Posted: Thu May 29, 2008 6:10 pm
by jgdoke
The crawl started with resume, got 40 of these types of errors, cranked along slowly (~500 pages per hour)
then hit the process memory limit, Here is what is says after that limit. What is the issue? The crawl seems to keep going just slowly.

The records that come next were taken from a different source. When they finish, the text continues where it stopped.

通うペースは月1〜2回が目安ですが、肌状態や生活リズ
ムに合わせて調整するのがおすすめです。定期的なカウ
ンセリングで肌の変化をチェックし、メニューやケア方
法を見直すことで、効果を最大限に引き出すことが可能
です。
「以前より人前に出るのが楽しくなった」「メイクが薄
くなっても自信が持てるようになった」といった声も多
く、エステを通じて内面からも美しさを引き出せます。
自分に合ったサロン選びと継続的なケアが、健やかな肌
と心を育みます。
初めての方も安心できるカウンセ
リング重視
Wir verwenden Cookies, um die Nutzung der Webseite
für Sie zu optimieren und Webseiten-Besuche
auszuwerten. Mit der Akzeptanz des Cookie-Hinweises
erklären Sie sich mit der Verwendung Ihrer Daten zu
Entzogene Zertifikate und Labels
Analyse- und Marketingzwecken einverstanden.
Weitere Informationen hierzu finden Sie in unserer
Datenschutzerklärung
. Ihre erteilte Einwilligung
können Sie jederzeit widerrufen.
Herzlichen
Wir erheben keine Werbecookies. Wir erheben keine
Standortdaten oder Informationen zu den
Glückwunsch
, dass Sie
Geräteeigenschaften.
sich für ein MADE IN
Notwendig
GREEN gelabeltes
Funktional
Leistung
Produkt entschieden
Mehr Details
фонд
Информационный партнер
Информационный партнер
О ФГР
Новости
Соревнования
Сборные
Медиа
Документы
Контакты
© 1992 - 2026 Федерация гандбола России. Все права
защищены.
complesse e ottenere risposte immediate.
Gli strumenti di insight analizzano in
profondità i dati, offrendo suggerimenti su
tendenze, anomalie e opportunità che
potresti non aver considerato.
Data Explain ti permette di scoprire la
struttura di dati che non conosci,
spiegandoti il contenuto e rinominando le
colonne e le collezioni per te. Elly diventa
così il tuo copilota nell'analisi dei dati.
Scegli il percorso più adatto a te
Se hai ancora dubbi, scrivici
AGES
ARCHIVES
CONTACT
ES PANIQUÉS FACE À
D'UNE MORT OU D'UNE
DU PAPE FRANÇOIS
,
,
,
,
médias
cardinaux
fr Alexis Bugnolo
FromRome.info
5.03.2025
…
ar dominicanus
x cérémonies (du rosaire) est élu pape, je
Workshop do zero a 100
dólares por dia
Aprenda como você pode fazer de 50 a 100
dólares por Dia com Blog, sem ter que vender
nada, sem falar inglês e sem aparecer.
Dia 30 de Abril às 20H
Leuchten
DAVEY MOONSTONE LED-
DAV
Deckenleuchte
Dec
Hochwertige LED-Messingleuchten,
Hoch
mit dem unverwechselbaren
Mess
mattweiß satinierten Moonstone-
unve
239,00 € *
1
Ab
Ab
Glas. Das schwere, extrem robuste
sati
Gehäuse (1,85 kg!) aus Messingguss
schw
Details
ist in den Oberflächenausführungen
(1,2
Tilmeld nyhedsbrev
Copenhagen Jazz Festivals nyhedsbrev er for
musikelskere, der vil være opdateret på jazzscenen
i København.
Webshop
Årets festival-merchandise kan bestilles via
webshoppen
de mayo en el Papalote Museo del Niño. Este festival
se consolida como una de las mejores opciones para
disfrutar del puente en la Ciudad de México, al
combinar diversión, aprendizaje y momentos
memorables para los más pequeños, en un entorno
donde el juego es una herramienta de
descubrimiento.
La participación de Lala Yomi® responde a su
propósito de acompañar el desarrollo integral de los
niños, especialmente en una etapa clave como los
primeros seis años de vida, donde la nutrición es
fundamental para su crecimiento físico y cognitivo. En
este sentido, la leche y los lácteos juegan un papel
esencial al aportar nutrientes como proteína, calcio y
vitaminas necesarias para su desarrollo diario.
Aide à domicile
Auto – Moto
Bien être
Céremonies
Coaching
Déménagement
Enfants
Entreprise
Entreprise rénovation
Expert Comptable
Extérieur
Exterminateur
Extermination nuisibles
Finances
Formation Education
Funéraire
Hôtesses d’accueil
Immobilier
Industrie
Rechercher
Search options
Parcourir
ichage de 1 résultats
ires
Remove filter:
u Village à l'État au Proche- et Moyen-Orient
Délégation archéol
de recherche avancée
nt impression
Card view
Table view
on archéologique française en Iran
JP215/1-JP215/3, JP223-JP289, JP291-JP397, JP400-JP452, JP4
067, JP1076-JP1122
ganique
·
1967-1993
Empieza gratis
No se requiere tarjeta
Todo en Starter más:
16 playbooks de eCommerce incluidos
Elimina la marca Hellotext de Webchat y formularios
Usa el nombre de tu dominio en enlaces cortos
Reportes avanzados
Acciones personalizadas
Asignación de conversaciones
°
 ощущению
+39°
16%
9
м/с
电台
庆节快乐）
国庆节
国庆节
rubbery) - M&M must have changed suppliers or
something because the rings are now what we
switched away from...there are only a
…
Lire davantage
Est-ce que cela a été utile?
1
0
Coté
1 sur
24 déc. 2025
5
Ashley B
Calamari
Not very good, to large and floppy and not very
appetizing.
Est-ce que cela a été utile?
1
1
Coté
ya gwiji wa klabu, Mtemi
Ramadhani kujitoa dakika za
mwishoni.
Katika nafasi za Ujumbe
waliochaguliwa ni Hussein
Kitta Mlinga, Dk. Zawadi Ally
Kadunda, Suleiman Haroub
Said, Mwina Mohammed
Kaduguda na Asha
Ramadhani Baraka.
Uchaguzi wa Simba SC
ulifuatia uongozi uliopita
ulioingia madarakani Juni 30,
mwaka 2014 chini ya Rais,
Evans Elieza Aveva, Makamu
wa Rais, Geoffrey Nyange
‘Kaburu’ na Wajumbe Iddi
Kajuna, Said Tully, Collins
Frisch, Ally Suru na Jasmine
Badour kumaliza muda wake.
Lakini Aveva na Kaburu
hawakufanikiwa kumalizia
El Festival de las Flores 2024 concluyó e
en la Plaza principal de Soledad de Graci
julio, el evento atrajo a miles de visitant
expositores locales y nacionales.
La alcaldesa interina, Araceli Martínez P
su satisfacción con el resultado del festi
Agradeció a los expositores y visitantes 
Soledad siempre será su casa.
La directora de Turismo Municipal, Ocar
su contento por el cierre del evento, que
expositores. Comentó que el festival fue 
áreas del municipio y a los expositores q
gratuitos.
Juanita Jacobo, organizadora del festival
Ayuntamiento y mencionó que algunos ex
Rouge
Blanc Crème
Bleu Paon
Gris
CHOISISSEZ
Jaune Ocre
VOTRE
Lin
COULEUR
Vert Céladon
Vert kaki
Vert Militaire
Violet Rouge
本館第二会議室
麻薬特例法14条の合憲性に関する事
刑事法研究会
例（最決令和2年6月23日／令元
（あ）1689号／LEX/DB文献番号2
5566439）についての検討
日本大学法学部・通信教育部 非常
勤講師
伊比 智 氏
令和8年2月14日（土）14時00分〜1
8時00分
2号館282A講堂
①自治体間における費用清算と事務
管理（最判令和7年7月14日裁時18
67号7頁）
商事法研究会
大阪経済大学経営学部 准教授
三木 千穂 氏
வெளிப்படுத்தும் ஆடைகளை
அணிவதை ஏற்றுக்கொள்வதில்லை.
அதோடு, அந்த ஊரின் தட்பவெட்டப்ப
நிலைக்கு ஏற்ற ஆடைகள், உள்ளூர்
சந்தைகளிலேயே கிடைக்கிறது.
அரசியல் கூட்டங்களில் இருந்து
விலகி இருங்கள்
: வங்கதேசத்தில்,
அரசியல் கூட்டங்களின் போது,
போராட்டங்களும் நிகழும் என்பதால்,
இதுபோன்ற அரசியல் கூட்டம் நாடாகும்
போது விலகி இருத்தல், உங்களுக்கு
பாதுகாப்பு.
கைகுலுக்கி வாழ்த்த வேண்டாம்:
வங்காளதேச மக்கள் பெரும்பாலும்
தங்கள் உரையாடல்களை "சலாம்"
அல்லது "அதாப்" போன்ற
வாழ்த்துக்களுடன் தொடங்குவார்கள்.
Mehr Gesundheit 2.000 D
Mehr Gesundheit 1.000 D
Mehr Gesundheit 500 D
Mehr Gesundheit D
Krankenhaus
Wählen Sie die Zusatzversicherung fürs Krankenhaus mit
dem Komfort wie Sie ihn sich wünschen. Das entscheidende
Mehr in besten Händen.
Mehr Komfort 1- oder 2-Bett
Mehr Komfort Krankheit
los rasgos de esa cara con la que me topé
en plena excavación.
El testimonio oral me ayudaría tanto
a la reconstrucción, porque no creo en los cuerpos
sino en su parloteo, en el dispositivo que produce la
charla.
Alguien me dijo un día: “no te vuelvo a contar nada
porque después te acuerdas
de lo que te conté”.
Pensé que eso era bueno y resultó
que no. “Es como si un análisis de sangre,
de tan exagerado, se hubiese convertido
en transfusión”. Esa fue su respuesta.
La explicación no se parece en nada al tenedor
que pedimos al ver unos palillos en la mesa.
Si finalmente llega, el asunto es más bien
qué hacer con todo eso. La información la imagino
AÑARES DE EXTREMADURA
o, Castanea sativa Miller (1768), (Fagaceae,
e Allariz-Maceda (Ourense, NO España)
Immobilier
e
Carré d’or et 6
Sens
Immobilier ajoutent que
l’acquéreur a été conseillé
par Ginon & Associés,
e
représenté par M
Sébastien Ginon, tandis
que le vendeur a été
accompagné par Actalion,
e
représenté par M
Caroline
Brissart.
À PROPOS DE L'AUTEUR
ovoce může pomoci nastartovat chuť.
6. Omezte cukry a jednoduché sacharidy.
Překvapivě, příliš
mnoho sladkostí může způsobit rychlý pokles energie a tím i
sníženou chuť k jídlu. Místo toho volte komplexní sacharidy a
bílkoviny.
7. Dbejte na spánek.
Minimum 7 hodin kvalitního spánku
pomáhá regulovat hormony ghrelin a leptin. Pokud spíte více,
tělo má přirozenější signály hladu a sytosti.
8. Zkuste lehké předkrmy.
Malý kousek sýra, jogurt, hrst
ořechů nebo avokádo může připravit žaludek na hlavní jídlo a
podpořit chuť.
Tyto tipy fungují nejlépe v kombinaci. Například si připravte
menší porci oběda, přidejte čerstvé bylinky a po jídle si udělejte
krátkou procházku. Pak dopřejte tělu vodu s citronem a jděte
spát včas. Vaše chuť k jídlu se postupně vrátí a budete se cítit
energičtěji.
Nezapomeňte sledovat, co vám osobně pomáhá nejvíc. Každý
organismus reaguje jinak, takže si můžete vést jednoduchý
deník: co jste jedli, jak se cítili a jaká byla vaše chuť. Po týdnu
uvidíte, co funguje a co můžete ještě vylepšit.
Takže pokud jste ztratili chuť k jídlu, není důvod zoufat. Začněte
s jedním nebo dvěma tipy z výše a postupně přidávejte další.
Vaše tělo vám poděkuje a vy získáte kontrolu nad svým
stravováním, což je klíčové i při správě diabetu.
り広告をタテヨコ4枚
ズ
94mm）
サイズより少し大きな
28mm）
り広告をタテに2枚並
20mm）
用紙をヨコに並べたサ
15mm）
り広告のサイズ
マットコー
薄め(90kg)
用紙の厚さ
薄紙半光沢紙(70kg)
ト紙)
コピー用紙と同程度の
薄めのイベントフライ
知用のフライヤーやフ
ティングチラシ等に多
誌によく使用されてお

2008-05-29 06:11:57 Process memory limit exceeded (current: 700,018,688; limit: 700,000,000) (2387)
1797 pages fetched (2,147,483,647 bytes) from http://literature.rockwellautomation.co ... egory.hcst took 20 hours 5 minutes 59 seconds
2008-05-29 06:26:02 started 1 (23862) Resume 483c45671b
Using primer: http://literature.rockwellautomation.co ... egory.hcst

005 /usr/local/morph3/texis/scripts/dowalk(procpage) 4056: Bad size 279123982 for column Ref before offset 0x4 in recid 0x0 of (temp RAM DBF) in the function pbuftofld while processing url http://literature.rockwellautomation.co ... %20English

005 /usr/local/morph3/texis/scripts/dowalk(procpage) 4056: Bad size 279123982 for column Ref before offset 0x4 in recid 0x0 of (temp RAM DBF) in the function pbuftofld while processing url http://literature.rockwellautomation.co ... %20English

005 /usr/local/morph3/texis/scripts/dowalk(procpage) 4056: Bad size 279123982 for column Ref before offset 0x4 in recid 0x0 of (temp RAM DBF) in the function pbuftofld while processing url http://literature.rockwellautomation.co ... %20English

005 /usr/local/morph3/texis/scripts/dowalk(proclinks) 3688: Bad size 279123982 for column Ref before offset 0x4 in recid 0x0 of (temp RAM DBF) in the function pbuftofld while processing url http://literature.rockwellautomation.co ... %20English

005 /usr/local/morph3/texis/scripts/dowalk(proclinks) 3688: Bad size 279123982 for column Ref before offset 0x4 in recid 0x0 of (temp RAM DBF) in the function pbuftofld while processing url http://literature.rockwellautomation.co ... %20English

problems with crawl

Posted: Fri May 30, 2008 5:44 pm
by jgdoke
Here is the walk status from today:

10:36 am friday 5/30/08
153,779 pages in todo
0 pages scheduled to be refreshed in the next hour
777 pages visited in the last hour (0 success/777 failed)
9,088 pages in index

4:41 pm friday. 5/30/08
196,586 pages in todo
0 pages scheduled to be refreshed in the next hour
537 pages visited in the last hour (0 success/537 failed)
9,089 pages in index

Almost 200,000 pages in TODO? How can I find out what pages it needs to do???

problems with crawl

Posted: Mon Jun 02, 2008 9:20 am
by jgdoke
Monday morning:
203,975 pages in todo
0 pages scheduled to be refreshed in the next hour
196 pages visited in the last hour (0 success/196 failed)
9,186 pages in index

At this rate it won't be done for 42 days.
I need to find out what pages are in todo so I can change the walk to avoid them.

problems with crawl

Posted: Mon Jun 02, 2008 1:04 pm
by John
It appears from the first message that there may be an issue with an index on one of the database tables. If you open a tech support ticket we can figure out the best way to resolve it.